Now, I don’t want to be that guy, but I do feel like I should briefly mention some of the differences from the book since I made it a point to read it before seeing the movie. The thing is, I was honestly hoping that the movie would improve on some of the shortcomings of the original story. This may be a sacrilegious opinion to some, but as literature, I honestly felt that the book was pretty weak. Stripped of the non-stop cavalcade of nostalgic references (described in painstaking detail and clearly aimed directly at my demographic) the actual story told is pretty barebones. In particular, the scenes that take place outside of the OASIS are very basic, with fairly complex plans and actions getting almost perfunctory description. The movie’s biggest improvements over the book is that it gives the OASIS and the real world almost equal attention so we not only get to see and connect with the digital avatars, but also the real people behind them and how something that happens in one world has consequences that carry over into the other. In the book, Wade basically triumphs by being the best nerd he can be, which may be satisfying to a certain subset of the audience, but probably wouldn’t be particularly thrilling to watch. In the movie, he’s much more dynamic and the fact that he does significant things in the real world goes a long way towards connecting to the average filmgoer.

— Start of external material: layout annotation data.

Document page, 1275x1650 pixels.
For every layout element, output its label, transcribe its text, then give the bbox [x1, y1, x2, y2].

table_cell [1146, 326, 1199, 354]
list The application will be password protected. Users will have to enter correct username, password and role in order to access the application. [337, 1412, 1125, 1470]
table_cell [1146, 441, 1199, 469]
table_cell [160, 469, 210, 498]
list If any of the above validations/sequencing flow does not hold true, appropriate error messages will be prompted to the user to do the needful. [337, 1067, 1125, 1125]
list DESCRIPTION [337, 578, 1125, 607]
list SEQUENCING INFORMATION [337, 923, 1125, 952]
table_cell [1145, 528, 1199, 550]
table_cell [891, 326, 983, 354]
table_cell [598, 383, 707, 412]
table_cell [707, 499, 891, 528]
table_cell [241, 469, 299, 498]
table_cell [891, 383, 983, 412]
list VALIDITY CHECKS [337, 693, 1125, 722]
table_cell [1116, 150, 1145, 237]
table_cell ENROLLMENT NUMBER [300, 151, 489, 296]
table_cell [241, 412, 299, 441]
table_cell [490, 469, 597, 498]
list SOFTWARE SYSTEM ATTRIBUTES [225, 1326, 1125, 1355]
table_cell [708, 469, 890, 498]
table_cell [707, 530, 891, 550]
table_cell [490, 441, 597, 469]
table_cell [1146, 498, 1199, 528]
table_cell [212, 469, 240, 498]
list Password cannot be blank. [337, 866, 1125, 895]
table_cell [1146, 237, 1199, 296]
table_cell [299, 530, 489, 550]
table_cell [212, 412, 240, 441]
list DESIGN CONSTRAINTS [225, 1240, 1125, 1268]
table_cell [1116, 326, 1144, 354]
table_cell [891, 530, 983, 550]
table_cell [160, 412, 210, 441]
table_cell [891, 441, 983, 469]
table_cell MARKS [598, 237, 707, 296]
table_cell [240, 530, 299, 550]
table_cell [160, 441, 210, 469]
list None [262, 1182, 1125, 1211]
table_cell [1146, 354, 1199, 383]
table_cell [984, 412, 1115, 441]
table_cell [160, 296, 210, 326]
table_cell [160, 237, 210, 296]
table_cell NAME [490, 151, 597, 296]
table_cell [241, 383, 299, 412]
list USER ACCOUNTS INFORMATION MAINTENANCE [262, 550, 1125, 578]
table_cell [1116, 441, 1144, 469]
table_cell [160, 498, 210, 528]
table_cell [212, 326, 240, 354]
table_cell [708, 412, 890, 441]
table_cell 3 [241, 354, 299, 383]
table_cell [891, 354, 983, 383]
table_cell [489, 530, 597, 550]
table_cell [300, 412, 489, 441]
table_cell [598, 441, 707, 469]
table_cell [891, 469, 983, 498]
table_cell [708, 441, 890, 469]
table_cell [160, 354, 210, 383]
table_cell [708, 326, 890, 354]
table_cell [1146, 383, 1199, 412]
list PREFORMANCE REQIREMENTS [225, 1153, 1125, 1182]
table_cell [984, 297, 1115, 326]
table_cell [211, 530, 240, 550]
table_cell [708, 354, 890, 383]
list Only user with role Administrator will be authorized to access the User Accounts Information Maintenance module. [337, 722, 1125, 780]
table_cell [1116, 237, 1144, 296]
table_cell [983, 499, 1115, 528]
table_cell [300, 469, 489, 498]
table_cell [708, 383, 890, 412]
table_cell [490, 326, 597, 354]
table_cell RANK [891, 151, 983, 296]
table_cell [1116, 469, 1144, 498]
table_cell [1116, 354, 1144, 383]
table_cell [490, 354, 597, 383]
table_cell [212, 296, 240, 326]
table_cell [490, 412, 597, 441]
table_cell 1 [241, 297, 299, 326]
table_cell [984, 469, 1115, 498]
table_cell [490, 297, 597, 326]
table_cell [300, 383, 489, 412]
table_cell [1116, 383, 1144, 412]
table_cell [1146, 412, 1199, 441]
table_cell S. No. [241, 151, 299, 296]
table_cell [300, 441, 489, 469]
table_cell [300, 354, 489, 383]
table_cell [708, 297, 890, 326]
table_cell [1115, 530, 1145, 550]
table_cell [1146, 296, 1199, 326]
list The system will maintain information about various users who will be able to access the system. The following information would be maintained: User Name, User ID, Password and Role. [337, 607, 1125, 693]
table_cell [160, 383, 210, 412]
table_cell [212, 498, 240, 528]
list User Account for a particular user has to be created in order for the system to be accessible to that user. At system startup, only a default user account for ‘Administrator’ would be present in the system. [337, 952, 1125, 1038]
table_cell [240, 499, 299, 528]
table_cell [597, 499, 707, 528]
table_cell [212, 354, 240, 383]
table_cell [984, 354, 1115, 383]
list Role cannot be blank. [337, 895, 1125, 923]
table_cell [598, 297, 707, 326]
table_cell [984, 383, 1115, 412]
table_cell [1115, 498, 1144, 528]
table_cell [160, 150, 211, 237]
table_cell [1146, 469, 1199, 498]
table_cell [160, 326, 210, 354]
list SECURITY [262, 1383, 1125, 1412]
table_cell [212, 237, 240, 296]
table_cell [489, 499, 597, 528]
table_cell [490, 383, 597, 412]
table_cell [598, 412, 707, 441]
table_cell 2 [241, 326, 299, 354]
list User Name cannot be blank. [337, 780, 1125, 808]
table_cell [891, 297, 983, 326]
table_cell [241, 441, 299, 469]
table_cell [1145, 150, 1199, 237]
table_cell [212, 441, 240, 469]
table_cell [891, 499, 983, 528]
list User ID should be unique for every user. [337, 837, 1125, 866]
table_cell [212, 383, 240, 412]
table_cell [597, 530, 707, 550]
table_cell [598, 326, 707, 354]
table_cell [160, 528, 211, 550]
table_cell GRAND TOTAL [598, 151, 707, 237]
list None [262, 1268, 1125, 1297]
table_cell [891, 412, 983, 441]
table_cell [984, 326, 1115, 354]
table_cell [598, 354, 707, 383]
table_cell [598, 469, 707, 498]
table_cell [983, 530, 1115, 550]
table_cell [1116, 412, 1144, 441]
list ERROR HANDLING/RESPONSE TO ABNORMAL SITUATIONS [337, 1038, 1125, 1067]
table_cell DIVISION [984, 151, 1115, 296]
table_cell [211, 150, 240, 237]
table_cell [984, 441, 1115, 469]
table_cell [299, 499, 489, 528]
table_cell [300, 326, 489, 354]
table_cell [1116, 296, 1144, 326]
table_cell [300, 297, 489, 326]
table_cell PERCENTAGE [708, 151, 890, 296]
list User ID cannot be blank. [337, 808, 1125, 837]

On the flip side, the movie does streamline a lot and while the book seemed to make it its mission to showcase every facet of nerd culture including music and tabletop gaming, the movie mainly focuses on movies and videogames. This is understandable, given the nature of the medium, but it was disappointing that the many references to Dungeons and Dragons and the band Rush were consigned to a few background elements and nothing more. In general, I grudgingly accepted most of the omissions since there is a lot of ground to cover and, even so condensed, the movie is still over two hours. The straight up changes are more of a mixed bag, probably falling on the side of a net improvement, though it’s worth noting that there’s only so much that could be done to overcome some of the weaknesses inherent in the source material.
Overall, Ready Player One is an absolute thrill ride that I’d compare favorably to 2009’s Avatar. The human elements are competently executed if a bit rote and forgettable, but it’s impossible to not be enraptured by the splendor and omnidirectional stimulation of the OASIS. There’s far more style than substance here, but there is enough substance that you’ll never find yourself going numb from brute sensory overload. My greatest hope is that the movie succeeds well enough that it keeps the door open for more of these kinds of cross-media collaborations which, between this and movies like Wreck It Ralph and the Marvel cinematic universe are already more of a reality than I’d ever have dared to dream ten years ago. But on its own, Ready Player One is still a delight in that classic 80s style where you pretty much know how everything is going to turn out, but you enjoy watching anyway cause it’s just so much fun.
Final Score B+
Your mileage may vary depending on your age and how favorably you regard the 1980s, but Ready Player One is, first and foremost a movie about spectacle; about the joy of being taken to wild new worlds and having crazy adventures there. Don’t think too hard about the greater personal or existential implications of some of the plot setups, heaven knows the writers didn’t, but strap in for the ride and just try to keep your jaw from dropping.